The Forty Rules of Love adalah novel yang ditulis oleh Elif Shafak, seorang novelis dan feminis Turki sekaligus satu dari dua penulis Turki, bersama Orhan Pamuk, yang sangat berani menyuarakan pendapatnya mengenai pembunuhan massal dan genosida yang dilakukan oleh Turki terhadap bangsa Kurdi dan orang Armenian.

Novel yang terbit pada 2010 dan sangat populer baik di dalam maupun di luar Turki ini menceritakan kisah paralel dua masa, yaitu masa abad ke-13 dan abad ke-21. Diawali dengan kisah Ella, perempuan Yahudi berusia empat puluh tahun di Northampton, Massachusets di abad ke-21 yang merupakan seorang ibu dari tiga anak dan istri dari suami yang diam-diam berselingkuh. Meskipun mengetahui perilaku suaminya, Ella sendiri memilih diam. Di tengah kebosanan, ketidakbahagiaan, dan konflik dengan keluarga, pekerjaannya sebagai reviewer agensi sastra mempertemukannya dengan naskah novel Sweet Blasphemy karya Aziz Zahara yang mengisahkan seorang darwis pengembara bernama Shams Tabriz di abad ke-13.

Advertisements

Dalam naskah Aziz Zahara itu dituturkan perjalanan Shams untuk menemukan Rumi. Shams digambarkan di awal cerita sebagai seorang darwis yang “cukup aneh” dan karena mengetahui soal bagaimana kematiannya kelak, ia merasa bahwa ia harus mencari seorang teman yang kepadanya Shams akan meneruskan pengetahuannya. Untuk itulah ia berkelana dari Samarkand ke Baghdad lalu Konya untuk bertemu sosok yang kelak menjadi teman spiritualnya sekaligus murid yang kepadanya pengetahuan Shams diteruskan, yaitu Maulana Jalaluddin Rumi. Meskipun ia tahu, harga yang harus ia bayar untuk pertemuan itu adalah nyawanya.

Sesaat sebelum Shams menginjakkan kaki ke kota yang akan mengantarkan ia pada Rumi, para wali atau awliya penjaga kota tersebut sudah memberikan peringatan bahwa di sana, Shams hanya akan mendapati cinta yang tulus dan kebencian yang paripurna, dan tidak di tengah-tengahnya:

In a little while, the wind returned with an answer. “O dervish, in this city you’ll find only two extremes, and nothing in between. Either pure love or pure hatred. We are warning you. Enter at your own risk.”

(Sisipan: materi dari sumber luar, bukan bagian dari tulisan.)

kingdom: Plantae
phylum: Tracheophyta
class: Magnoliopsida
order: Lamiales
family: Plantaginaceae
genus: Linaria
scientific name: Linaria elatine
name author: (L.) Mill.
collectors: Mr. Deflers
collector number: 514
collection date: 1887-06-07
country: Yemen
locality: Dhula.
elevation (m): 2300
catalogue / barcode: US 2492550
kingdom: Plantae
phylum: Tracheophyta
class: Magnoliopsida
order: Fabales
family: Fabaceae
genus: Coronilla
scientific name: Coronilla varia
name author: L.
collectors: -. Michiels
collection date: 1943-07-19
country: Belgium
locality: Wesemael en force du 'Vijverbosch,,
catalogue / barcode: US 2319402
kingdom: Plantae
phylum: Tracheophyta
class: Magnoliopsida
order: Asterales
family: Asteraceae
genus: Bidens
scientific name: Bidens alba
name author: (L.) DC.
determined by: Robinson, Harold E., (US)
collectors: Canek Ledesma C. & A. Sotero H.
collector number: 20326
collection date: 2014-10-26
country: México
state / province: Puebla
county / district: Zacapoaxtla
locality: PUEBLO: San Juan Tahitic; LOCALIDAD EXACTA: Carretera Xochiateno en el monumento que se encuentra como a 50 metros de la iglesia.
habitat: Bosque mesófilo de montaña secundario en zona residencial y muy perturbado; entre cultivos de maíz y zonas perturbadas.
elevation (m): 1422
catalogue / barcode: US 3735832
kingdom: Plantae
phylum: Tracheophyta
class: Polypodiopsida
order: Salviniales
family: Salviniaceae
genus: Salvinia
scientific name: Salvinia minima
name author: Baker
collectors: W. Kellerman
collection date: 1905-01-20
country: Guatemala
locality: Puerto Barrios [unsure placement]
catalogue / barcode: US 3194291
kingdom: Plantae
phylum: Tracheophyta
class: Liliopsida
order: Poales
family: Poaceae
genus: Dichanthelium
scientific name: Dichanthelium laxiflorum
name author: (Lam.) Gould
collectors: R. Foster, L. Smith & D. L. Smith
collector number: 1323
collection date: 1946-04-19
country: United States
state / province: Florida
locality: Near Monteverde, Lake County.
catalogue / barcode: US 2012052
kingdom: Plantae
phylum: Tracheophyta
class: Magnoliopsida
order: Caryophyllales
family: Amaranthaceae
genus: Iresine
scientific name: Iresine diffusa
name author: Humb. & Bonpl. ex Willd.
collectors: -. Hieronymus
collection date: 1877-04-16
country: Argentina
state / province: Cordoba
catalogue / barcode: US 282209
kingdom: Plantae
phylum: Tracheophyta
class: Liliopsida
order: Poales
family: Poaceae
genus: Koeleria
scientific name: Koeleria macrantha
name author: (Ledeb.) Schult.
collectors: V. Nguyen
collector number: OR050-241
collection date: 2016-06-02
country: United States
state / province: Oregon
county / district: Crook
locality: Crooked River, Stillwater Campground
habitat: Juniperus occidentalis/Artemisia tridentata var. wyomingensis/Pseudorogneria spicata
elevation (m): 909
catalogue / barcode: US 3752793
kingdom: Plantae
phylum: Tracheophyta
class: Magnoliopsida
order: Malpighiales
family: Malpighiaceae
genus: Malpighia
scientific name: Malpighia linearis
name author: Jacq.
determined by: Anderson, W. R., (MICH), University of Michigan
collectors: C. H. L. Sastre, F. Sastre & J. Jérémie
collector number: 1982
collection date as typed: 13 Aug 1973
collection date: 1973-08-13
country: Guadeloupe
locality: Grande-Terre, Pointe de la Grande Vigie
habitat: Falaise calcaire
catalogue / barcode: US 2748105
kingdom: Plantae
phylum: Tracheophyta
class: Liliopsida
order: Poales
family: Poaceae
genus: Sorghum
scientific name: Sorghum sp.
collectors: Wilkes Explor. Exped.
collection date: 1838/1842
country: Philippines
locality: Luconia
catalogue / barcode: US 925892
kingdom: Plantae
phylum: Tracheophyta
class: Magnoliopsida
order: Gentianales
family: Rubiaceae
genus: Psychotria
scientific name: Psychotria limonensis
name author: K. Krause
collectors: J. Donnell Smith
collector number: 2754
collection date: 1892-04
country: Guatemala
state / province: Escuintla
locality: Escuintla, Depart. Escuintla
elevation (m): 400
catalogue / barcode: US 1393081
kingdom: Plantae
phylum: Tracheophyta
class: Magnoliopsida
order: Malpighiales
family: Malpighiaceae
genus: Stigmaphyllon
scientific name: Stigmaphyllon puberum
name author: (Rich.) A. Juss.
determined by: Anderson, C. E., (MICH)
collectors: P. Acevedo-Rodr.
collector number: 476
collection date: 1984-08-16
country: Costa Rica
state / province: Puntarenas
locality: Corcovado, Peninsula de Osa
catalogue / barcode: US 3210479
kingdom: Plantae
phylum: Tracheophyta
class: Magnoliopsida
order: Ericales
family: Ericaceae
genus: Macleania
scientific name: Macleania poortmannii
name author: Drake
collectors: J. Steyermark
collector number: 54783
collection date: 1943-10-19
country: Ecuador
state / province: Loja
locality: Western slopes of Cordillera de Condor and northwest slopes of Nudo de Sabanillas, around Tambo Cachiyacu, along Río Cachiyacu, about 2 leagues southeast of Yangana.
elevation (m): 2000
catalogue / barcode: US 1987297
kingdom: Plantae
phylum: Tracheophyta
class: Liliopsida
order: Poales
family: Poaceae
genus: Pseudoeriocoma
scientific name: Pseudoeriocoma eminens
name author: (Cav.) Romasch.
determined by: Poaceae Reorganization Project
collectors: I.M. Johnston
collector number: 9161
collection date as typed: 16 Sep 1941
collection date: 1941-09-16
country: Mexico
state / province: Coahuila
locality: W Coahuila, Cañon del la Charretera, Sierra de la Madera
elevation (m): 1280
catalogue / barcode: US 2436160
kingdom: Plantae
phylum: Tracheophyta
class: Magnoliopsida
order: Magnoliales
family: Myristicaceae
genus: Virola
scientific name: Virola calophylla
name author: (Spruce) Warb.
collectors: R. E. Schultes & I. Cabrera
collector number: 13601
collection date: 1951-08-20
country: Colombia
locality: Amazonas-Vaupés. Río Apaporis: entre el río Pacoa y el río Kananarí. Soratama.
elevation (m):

“In that case there is no need to worry,” I said. “As long as I can encounter pure love, that’ll be enough for me.” (Shafak, 2010: 68)

Perjalanan Shams menuju Konya, tempat Rumi, diceritakan dari beragam sudut pandang, termasuk Shams dan orang-orang yang ditemuinya: pengemis, pemabuk, pelacur, anak angkat Rumi, kedua anak lelaki Rumi, istri Rumi, Rumi sendiri, orang-orang yang kelak menjadi pengikut Shams, dan orang-orang yang kelak menjadi pembunuh Shams Tabriz.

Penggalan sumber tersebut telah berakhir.